Todd Hirsch has always been an economist first, but his penchant for linking cultural premises to innovative ideas is why he was tapped to lead the 22-member Premier’s Council on Culture, which aims to put a stamp on Alberta’s unique cultural sector as among the best in the world.

“Looking at the province’s arts and culture in 2013, how deep it is and how much it’s widened, it’s a far more dynamic scene than it was even 10 years ago,” says Hirsch. “But there’s work to do in stimulating creativity here because there’s no question that Alberta’s economy is driven by the energy sector.”

“Looking at the province’s arts and culture in 2013, how deep it is and how much it’s widened, it’s a far more dynamic scene than it was even 10 years ago”

Diversity and innovation

The province has been known as an “oil patch” for decades, and has attracted migrants from all over Canada and other countries with the lure of high-paying jobs and steady employment in an industry that continues to surge forward. Still, Hirsch points out that the energy sector itself is far more diversified than it once was, with oil sands, shale oil, natural gas and renewables being mined in addition to crude oil.

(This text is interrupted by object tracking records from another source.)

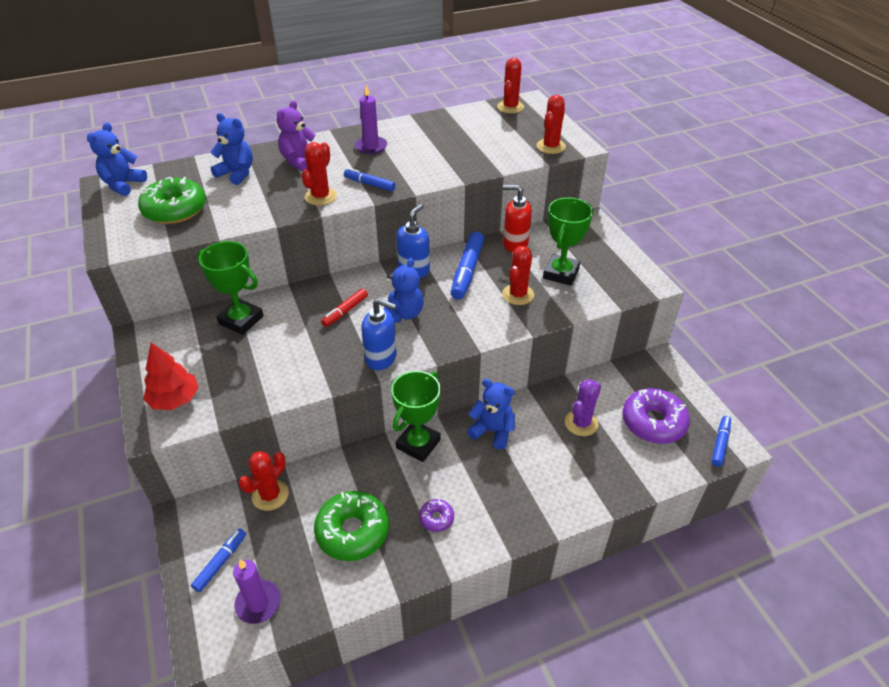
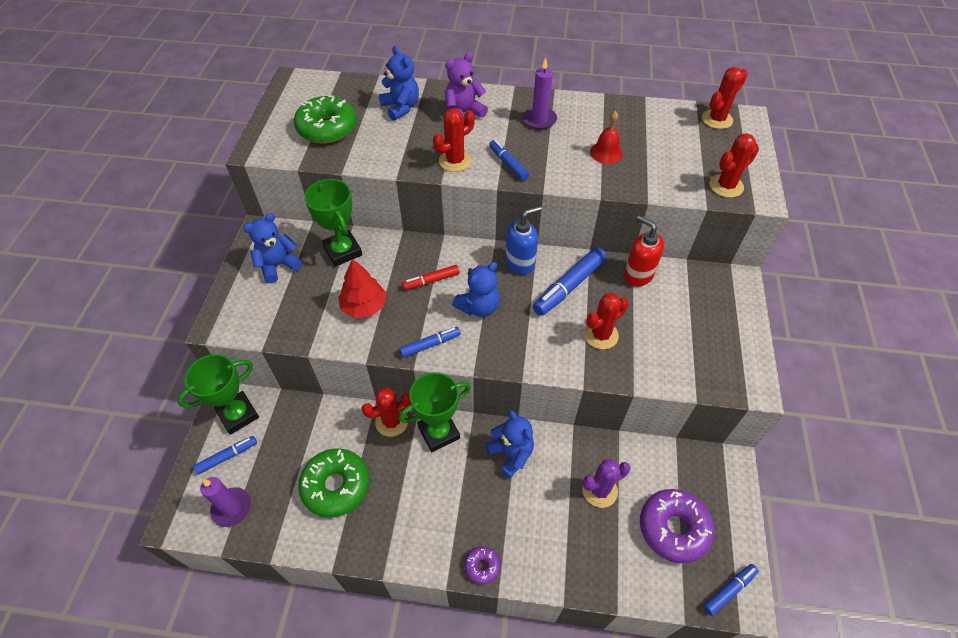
camera: 30 degrees right, 10 degrees up
blue teddy bear [87,122,147,196] -> blue teddy bear moved to [243,213,302,283]
red tree [143,342,199,410] -> red tree moved to [338,259,387,318]
red cactus [239,451,289,511] -> red cactus moved to [361,388,411,437]
blue soap dispenser [361,298,397,370] -> blue marker [399,327,460,358]
purple donut [419,499,454,532] -> purple donut moved to [464,546,500,584]
green trophy [543,197,593,286] -> green trophy moved to [177,354,259,435]
none -> red bell [590,111,623,164]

The oil sands have attracted criticism from environmental groups because of the processes used to extract the oil, particularly tailings ponds. But recent homegrown technical innovations, like Steam-assisted Gravity Drainage (SAGD), have helped extract the oil without cutting down trees.

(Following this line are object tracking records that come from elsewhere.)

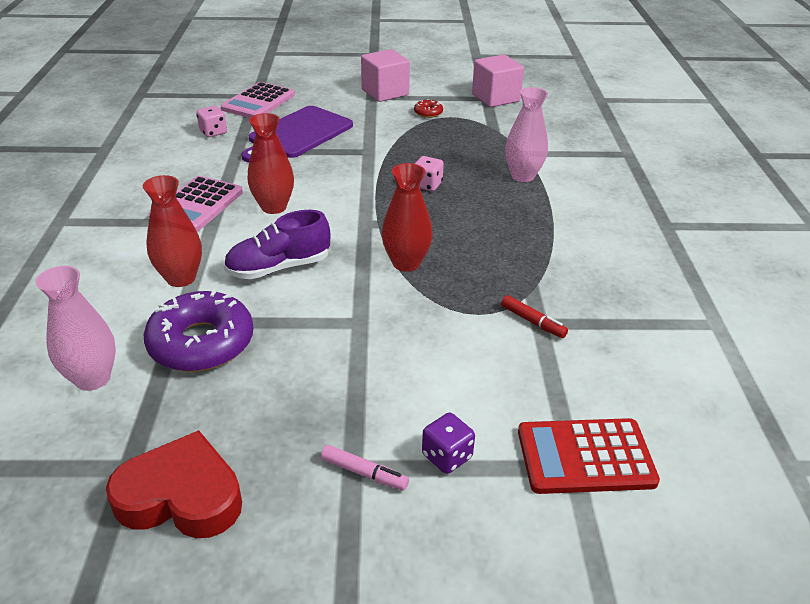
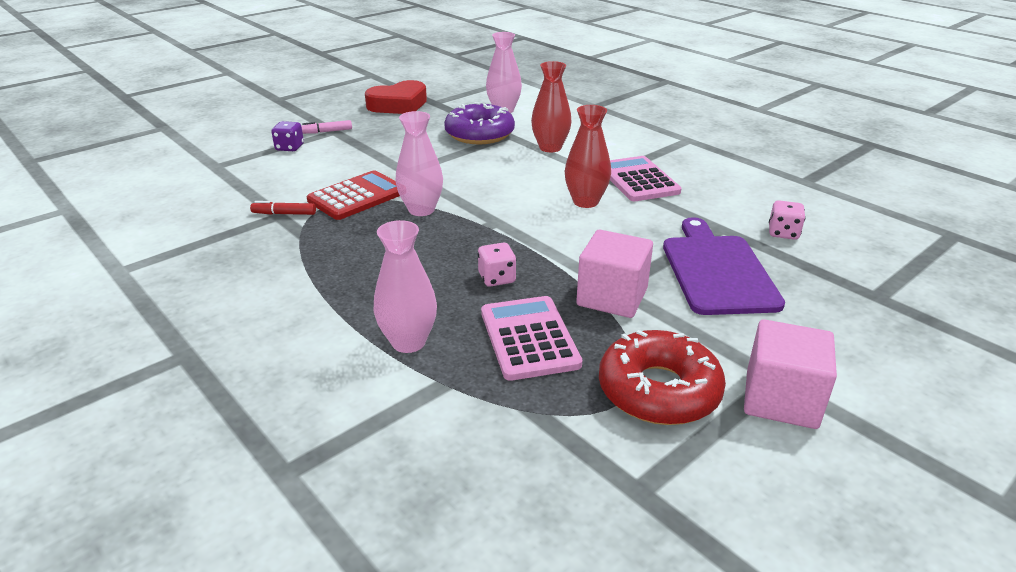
camera: 140 degrees right, 5 degrees down
pink calculator [221,82,295,118] -> pink calculator moved to [481,296,582,381]
purple shoe [224,210,330,279] -> none
red vase [382,163,432,272] -> pink vase [395,111,443,216]
red donut [414,99,443,118] -> red donut [599,330,726,425], size x2.29
pink cube [472,55,524,107] -> pink cube moved to [576,230,653,318]
red calculator [518,418,660,494] -> red calculator moved to [307,170,400,220]

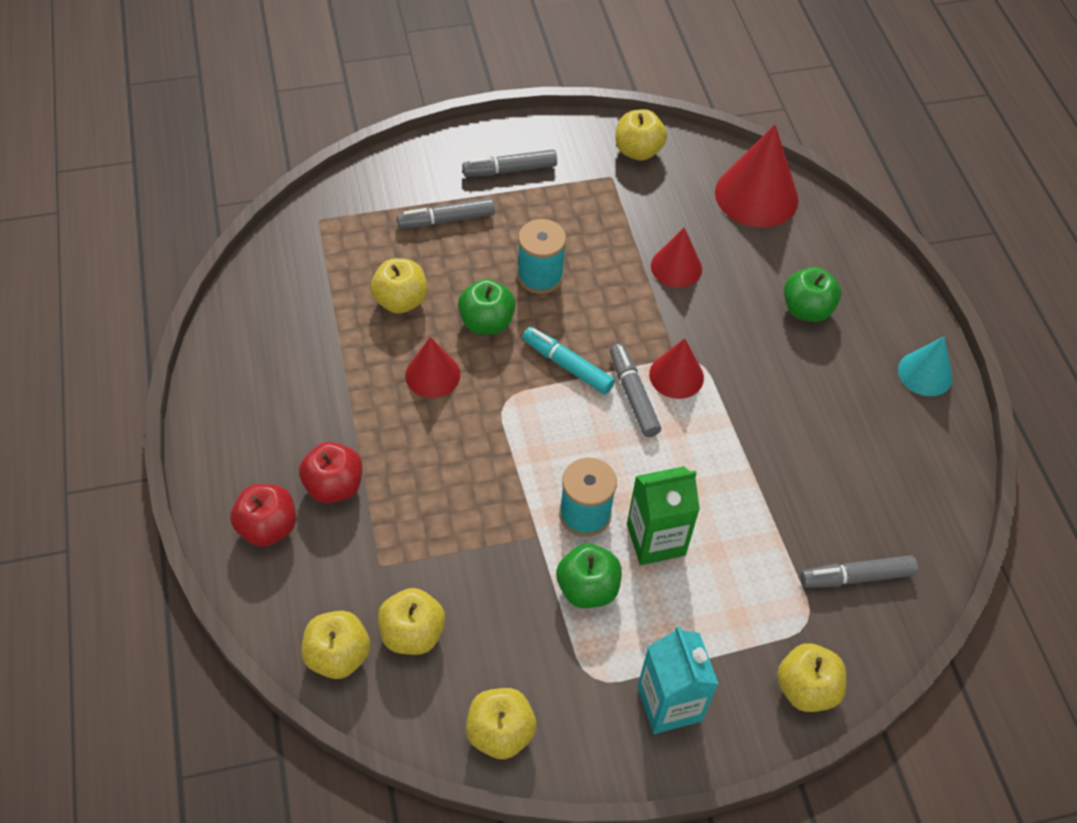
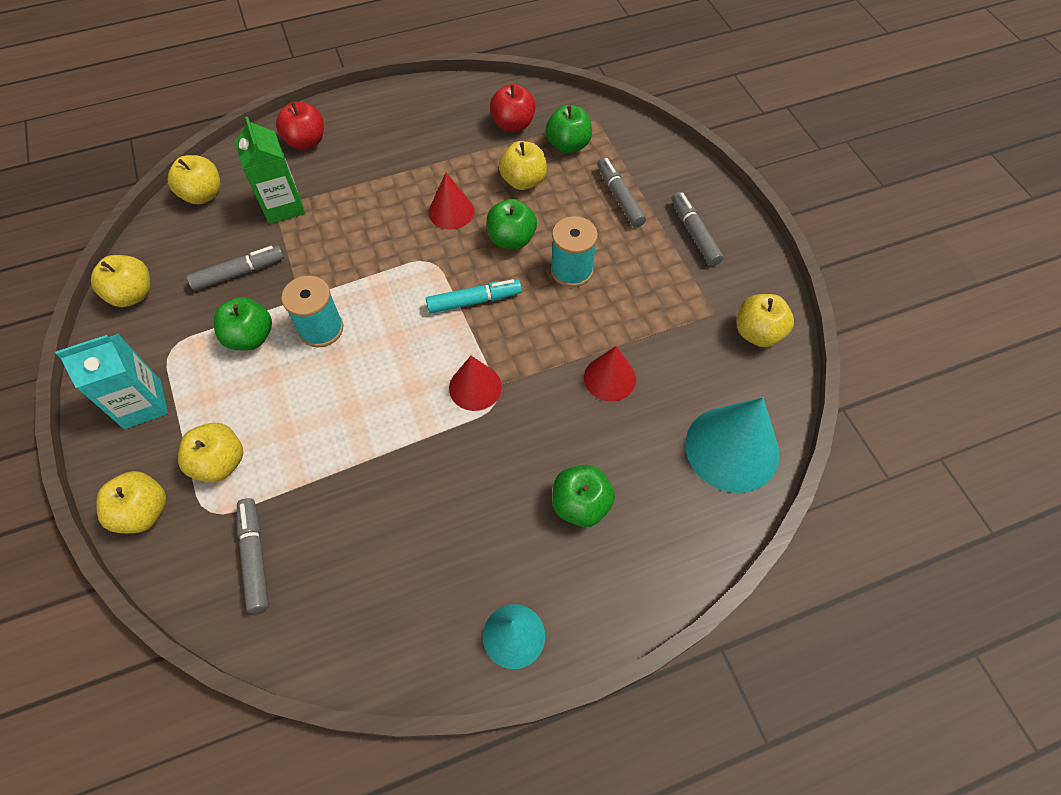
camera: 85 degrees right, 5 degrees up
red apple [299,442,362,503] -> red apple moved to [490,84,536,132]
yellow apple [378,588,445,655] -> yellow apple moved to [178,423,243,482]
turquoise marker [522,327,615,394] -> turquoise marker turned 45 degrees clockwise [426,279,522,313]
grey marker [610,343,661,437] -> grey marker moved to [187,245,284,291]
green carton [627,466,700,565] -> green carton moved to [235,116,305,224]
red cone [715,124,799,227] -> turquoise cone [685,398,780,493]
none -> green apple [546,105,592,153]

“That’s the kind of technology Alberta has developed to improve mining our resources, and is a fantastic example of how innovation here is transforming a traditional industry,” he says.

“Alberta has benefited, as has every part of Canada, from the immigrant experience, and we celebrate that.  We want them to bring those cultural dynamics with them to Alberta because we’ll all be richer for it.”

Cultural resources

The influx of migrant workers in the industry, regardless of collar and origin, is also an example of how spending time in a new and unique land can help as a creatively stimulating experience, much like travelling or living abroad can be for local Albertans, he adds.

“It’s great for creative thinkers, but may not be a practical solution for many people, whereas a vibrant arts and culture scene at home is. Having that at home gives us the opportunity as individuals to actually shock our brains into seeing things we haven’t seen before,” he says.

One example he cites is the Calgary Arts Academy, which isn’t an “arts school” in the traditional sense, but rather teaches the regular curriculum using art forms like music, dance, and painting. Another is the Edmonton Fringe Festival, the largest Fringe Theatre festival in North America.

And then there’s the mix of cultures, languages, and customs that have melted together in the province, complementing the unique western heritage that has long been a part of Alberta’s identity. The ties that bind culture and economics are people and ideas, which come from open minds, he says.

“Alberta has benefited, as has every part of Canada, from the immigrant experience, and we celebrate that,” says Hirsch. “We want them to bring those cultural dynamics with them to Alberta because we’ll all be richer for it.”